The labour market presents another challenge. Many retailers are struggling with recruitment and retention. We're looking for measures that support skills development and make it easier for small businesses to invest in their workforce, including enhancements to apprenticeship schemes or tax incentives for training programmes.
Consumer confidence is crucial to our sector's success. We're hoping for policies that put more money in people's pockets, encouraging spending on our high streets. This could involve adjustments to income tax or National Insurance contributions.
We need policies that recognise and support the unique value of independent retail. This could include funding for high street regeneration projects, support for local business communities and “shop local" campaigns.
While many independents have made great strides in digital transformation, more support is needed – measures to help smaller retailers enhance their online presence and integrate digital technologies into their operations.
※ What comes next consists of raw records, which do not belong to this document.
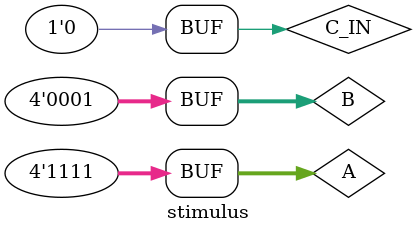
<source format=v>
module fulladd(sum, c_out, a, b, c_in);
	output sum, c_out;
	input a, b, c_in;
	wire s1, c1, c2;
	xor(s1, a, b);
	and(c1, a, b);
	xor(sum, s1, c_in);
	and(c2, s1, c_in);
	or(c_out, c2, c1);
endmodule

module fulladd4(sum, c_out, a, b, c_in);
	output[3:0] sum;
	output c_out;
	input[3:0] a, b;
	input c_in;
	wire c1, c2, c3;
	fulladd fa0(sum[0], c1, a[0], b[0], c_in);
	fulladd fa1(sum[1], c2, a[1], b[1], c1);
	fulladd fa2(sum[2], c3, a[2], b[2], c2);
	fulladd fa3(sum[3], c_out, a[3], b[3], c3);
endmodule

module stimulus;
	reg [3:0] A, B;
	reg C_IN;
	wire[3:0] sum;
	wire C_OUT;
	fulladd4 FA4(sum, C_OUT, A, B, C_IN);
	initial
		begin
		$monitor($time, "A=%b, B=%b, C_IN=%b, ---, C_OUT=%b, sum = %b\n", A, B, C_IN, C_OUT, sum);
		end
	initial
		begin
		A=4'd0; B=4'd0; C_IN = 1'b0;
		#5 A=4'd3; B=4'd4;
		#5 A=4'd4; B=4'd5;
		#5 A=4'd15; B=4'd1;
		end
endmodule

</source>
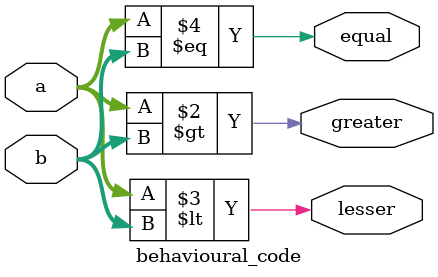
<source format=v>
`timescale 1ns / 1ps


module behavioural_code(a,b,greater,lesser,equal);
//input,output
input [1:0]a,b;
output reg greater,lesser,equal;
always @(*) begin
    greater = (a>b);
    lesser = (a<b);
    equal = (a==b);
end
endmodule

</source>
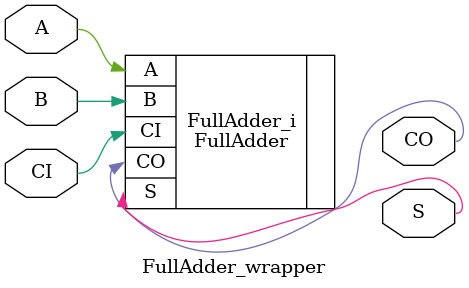
<source format=v>
`timescale 1 ps / 1 ps

module FullAdder_wrapper
   (A,
    B,
    CI,
    CO,
    S);
  input A;
  input B;
  input CI;
  output CO;
  output S;

  wire A;
  wire B;
  wire CI;
  wire CO;
  wire S;

  FullAdder FullAdder_i
       (.A(A),
        .B(B),
        .CI(CI),
        .CO(CO),
        .S(S));
endmodule

</source>
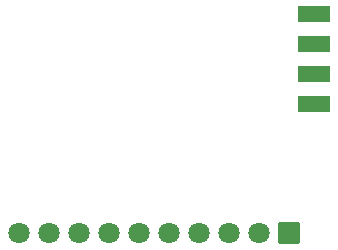
<source format=gbs>
G04 #@! TF.GenerationSoftware,KiCad,Pcbnew,(5.99.0-8018-g9a0f685a75)*
G04 #@! TF.CreationDate,2021-09-12T19:48:39+09:30*
G04 #@! TF.ProjectId,ADE7763_Breakout,41444537-3736-4335-9f42-7265616b6f75,rev?*
G04 #@! TF.SameCoordinates,Original*
G04 #@! TF.FileFunction,Soldermask,Bot*
G04 #@! TF.FilePolarity,Negative*
%FSLAX46Y46*%
G04 Gerber Fmt 4.6, Leading zero omitted, Abs format (unit mm)*
G04 Created by KiCad (PCBNEW (5.99.0-8018-g9a0f685a75)) date 2021-09-12 19:48:39*
%MOMM*%
%LPD*%
G01*
G04 APERTURE LIST*
G04 Aperture macros list*
%AMRoundRect*
0 Rectangle with rounded corners*
0 $1 Rounding radius*
0 $2 $3 $4 $5 $6 $7 $8 $9 X,Y pos of 4 corners*
0 Add a 4 corners polygon primitive as box body*
4,1,4,$2,$3,$4,$5,$6,$7,$8,$9,$2,$3,0*
0 Add four circle primitives for the rounded corners*
1,1,$1+$1,$2,$3,0*
1,1,$1+$1,$4,$5,0*
1,1,$1+$1,$6,$7,0*
1,1,$1+$1,$8,$9,0*
0 Add four rect primitives between the rounded corners*
20,1,$1+$1,$2,$3,$4,$5,0*
20,1,$1+$1,$4,$5,$6,$7,0*
20,1,$1+$1,$6,$7,$8,$9,0*
20,1,$1+$1,$8,$9,$2,$3,0*%
G04 Aperture macros list end*
%ADD10RoundRect,0.076200X-0.825500X0.825500X-0.825500X-0.825500X0.825500X-0.825500X0.825500X0.825500X0*%
%ADD11C,1.803400*%
%ADD12RoundRect,0.076200X1.270000X-0.635000X1.270000X0.635000X-1.270000X0.635000X-1.270000X-0.635000X0*%
G04 APERTURE END LIST*
D10*
X159842100Y-116555600D03*
D11*
X157302100Y-116555600D03*
X154762100Y-116555600D03*
X152222100Y-116555600D03*
X149682100Y-116555600D03*
X147142100Y-116555600D03*
X144602100Y-116555600D03*
X142062100Y-116555600D03*
X139522100Y-116555600D03*
X136982100Y-116555600D03*
D12*
X162001100Y-98013600D03*
X162001100Y-103093600D03*
X162001100Y-100553600D03*
X162001100Y-105633600D03*
M02*

</source>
Sustainability: many of our members are keen to adopt environmentally friendly practices but find the initial costs prohibitive. Incentives or grants in this area could help accelerate the sector's green transition.
Bira CEO Andrew Goodacre
It's clear that the decisions made in the Autumn Statement will have a profound impact on the future of independent retail. At Bira, we remain committed to being a strong voice for our members, ensuring that the unique challenges and opportunities of our sector are understood and addressed at the highest levels of government.
Independent retailers are the backbone of our high streets and local communities. They bring diversity, character, and personal service that can't be replicated by large chains or online giants. As such, supporting them isn't just good economic policy – it's essential for maintaining the vibrancy and uniqueness of our towns and cities.
We look forward to analysing the Autumn Statement. Our sector's resilience has been tested time and again, but with the right support, I'm confident that we can not just survive, but thrive in the years to come.